▸ **DIRECTIONS**
There is one span to output from the data below: the lines starting at the line with "المبحث الأول: الصابئية في القرآن الكريم" and ending at the line with "L’élément eau apporte". Output it exactly, ends included, nothing more.

▸ **DATA FOR PROCESSING**
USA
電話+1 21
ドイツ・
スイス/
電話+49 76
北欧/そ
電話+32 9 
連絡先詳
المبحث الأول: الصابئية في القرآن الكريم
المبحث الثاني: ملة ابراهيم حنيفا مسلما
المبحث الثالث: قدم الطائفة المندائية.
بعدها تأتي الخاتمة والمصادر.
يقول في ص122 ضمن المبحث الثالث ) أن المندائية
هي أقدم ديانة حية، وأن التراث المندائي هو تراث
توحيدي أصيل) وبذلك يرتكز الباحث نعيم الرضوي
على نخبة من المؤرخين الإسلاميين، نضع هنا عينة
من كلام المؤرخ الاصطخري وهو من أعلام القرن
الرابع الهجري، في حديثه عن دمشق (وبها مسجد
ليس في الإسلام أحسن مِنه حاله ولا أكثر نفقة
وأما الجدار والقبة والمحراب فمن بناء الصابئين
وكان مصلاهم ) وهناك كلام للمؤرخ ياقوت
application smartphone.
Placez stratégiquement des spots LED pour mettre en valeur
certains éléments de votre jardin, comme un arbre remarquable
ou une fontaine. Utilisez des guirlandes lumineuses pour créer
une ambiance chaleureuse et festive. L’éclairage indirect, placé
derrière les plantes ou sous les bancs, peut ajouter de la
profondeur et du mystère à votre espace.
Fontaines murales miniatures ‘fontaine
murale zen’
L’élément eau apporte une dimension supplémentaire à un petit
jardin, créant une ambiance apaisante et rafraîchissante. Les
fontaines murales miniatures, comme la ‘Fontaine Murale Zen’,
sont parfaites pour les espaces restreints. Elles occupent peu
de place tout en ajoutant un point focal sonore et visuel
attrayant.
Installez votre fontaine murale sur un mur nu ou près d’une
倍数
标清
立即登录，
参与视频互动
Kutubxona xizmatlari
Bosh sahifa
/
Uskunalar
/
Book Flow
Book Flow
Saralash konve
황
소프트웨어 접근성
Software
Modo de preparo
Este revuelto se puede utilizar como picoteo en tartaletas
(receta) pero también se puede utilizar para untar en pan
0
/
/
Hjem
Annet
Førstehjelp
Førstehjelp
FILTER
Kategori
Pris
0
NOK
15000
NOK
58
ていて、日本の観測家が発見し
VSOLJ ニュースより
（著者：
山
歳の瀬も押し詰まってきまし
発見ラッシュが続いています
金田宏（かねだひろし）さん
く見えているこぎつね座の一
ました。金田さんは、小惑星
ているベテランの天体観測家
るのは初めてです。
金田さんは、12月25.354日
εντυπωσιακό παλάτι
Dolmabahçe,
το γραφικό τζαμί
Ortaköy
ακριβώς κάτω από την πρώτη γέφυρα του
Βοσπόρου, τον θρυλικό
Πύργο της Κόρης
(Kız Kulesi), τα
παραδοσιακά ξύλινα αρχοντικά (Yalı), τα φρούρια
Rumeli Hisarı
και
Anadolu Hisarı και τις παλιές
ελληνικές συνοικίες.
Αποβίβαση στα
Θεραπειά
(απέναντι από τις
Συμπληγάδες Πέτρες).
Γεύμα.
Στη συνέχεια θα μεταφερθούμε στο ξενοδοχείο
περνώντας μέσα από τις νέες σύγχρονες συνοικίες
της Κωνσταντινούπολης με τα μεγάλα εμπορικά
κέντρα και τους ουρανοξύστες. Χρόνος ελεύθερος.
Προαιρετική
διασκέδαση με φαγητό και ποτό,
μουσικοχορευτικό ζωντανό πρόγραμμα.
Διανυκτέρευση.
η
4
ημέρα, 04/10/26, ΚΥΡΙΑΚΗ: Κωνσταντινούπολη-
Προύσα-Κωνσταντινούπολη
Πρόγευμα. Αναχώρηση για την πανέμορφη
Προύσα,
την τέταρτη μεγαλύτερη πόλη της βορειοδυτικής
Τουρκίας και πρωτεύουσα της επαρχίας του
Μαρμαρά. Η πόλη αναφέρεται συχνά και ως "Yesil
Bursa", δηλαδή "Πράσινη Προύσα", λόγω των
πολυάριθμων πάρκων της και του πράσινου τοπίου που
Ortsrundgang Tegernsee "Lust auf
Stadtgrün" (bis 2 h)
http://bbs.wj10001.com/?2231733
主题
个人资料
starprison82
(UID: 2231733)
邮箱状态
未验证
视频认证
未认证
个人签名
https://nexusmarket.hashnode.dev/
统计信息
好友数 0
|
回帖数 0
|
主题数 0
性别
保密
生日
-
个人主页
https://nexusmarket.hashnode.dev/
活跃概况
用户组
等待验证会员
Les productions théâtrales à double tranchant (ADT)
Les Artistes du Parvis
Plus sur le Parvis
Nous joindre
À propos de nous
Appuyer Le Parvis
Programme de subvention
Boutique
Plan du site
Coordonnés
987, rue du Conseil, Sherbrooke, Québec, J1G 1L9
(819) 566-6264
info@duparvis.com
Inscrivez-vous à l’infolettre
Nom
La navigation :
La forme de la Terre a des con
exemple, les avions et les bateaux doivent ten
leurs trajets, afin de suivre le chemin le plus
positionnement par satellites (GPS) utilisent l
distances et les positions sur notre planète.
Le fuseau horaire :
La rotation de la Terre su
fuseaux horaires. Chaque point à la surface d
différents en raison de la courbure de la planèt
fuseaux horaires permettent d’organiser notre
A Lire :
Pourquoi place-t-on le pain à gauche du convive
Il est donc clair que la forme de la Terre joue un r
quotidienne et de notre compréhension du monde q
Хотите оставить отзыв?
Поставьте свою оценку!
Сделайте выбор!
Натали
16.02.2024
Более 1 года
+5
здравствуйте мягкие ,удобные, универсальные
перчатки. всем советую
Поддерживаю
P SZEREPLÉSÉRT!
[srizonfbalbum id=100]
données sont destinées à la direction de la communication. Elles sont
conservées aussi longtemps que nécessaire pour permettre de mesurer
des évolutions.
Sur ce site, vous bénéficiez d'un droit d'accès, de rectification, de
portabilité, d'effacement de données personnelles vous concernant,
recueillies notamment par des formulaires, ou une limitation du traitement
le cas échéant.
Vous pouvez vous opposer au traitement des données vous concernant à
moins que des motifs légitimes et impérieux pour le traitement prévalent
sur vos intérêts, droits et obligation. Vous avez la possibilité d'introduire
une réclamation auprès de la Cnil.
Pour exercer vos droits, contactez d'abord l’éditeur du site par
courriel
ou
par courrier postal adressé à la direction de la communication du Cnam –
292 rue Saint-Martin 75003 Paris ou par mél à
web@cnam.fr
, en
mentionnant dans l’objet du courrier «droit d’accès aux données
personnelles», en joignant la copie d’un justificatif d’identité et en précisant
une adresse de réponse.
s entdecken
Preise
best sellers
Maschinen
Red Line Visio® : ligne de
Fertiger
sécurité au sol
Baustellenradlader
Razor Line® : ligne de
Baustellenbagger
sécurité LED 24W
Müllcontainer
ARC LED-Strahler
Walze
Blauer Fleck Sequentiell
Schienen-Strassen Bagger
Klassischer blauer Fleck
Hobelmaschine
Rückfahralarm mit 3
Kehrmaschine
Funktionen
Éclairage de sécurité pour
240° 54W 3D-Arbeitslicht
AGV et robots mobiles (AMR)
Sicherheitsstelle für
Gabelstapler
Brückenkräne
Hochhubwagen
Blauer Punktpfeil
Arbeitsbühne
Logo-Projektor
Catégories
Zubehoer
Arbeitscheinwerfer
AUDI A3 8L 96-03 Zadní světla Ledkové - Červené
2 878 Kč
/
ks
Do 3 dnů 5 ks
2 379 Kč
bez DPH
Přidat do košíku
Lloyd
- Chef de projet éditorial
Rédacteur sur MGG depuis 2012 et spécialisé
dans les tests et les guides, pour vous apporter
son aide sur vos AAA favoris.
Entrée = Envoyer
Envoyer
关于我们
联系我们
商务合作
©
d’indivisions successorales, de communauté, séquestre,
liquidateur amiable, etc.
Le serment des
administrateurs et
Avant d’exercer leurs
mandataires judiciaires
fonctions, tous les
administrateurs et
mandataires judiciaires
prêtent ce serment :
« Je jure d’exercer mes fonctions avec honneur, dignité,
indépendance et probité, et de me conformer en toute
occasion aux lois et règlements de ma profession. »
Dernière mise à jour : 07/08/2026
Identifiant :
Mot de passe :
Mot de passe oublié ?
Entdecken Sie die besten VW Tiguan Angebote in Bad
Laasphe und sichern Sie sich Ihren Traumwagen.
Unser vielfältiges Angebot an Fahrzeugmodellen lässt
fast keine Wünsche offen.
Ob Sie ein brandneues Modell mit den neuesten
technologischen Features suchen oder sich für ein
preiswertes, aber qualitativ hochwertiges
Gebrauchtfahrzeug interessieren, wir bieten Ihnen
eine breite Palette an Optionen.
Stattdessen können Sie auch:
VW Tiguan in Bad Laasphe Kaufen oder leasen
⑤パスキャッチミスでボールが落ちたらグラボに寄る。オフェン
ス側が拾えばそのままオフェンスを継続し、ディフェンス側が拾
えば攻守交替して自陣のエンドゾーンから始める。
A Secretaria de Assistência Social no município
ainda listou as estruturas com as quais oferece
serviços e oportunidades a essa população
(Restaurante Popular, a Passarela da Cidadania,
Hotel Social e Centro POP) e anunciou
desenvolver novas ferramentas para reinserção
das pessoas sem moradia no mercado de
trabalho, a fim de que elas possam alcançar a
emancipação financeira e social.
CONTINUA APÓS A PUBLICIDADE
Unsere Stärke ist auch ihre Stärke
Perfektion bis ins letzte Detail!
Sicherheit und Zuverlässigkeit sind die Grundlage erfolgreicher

▸ **EXERCISE ANSWER**
المبحث الأول: الصابئية في القرآن الكريم
المبحث الثاني: ملة ابراهيم حنيفا مسلما
المبحث الثالث: قدم الطائفة المندائية.
بعدها تأتي الخاتمة والمصادر.
يقول في ص122 ضمن المبحث الثالث ) أن المندائية
هي أقدم ديانة حية، وأن التراث المندائي هو تراث
توحيدي أصيل) وبذلك يرتكز الباحث نعيم الرضوي
على نخبة من المؤرخين الإسلاميين، نضع هنا عينة
من كلام المؤرخ الاصطخري وهو من أعلام القرن
الرابع الهجري، في حديثه عن دمشق (وبها مسجد
ليس في الإسلام أحسن مِنه حاله ولا أكثر نفقة
وأما الجدار والقبة والمحراب فمن بناء الصابئين
وكان مصلاهم ) وهناك كلام للمؤرخ ياقوت
application smartphone.
Placez stratégiquement des spots LED pour mettre en valeur
certains éléments de votre jardin, comme un arbre remarquable
ou une fontaine. Utilisez des guirlandes lumineuses pour créer
une ambiance chaleureuse et festive. L’éclairage indirect, placé
derrière les plantes ou sous les bancs, peut ajouter de la
profondeur et du mystère à votre espace.
Fontaines murales miniatures ‘fontaine
murale zen’
L’élément eau apporte une dimension supplémentaire à un petit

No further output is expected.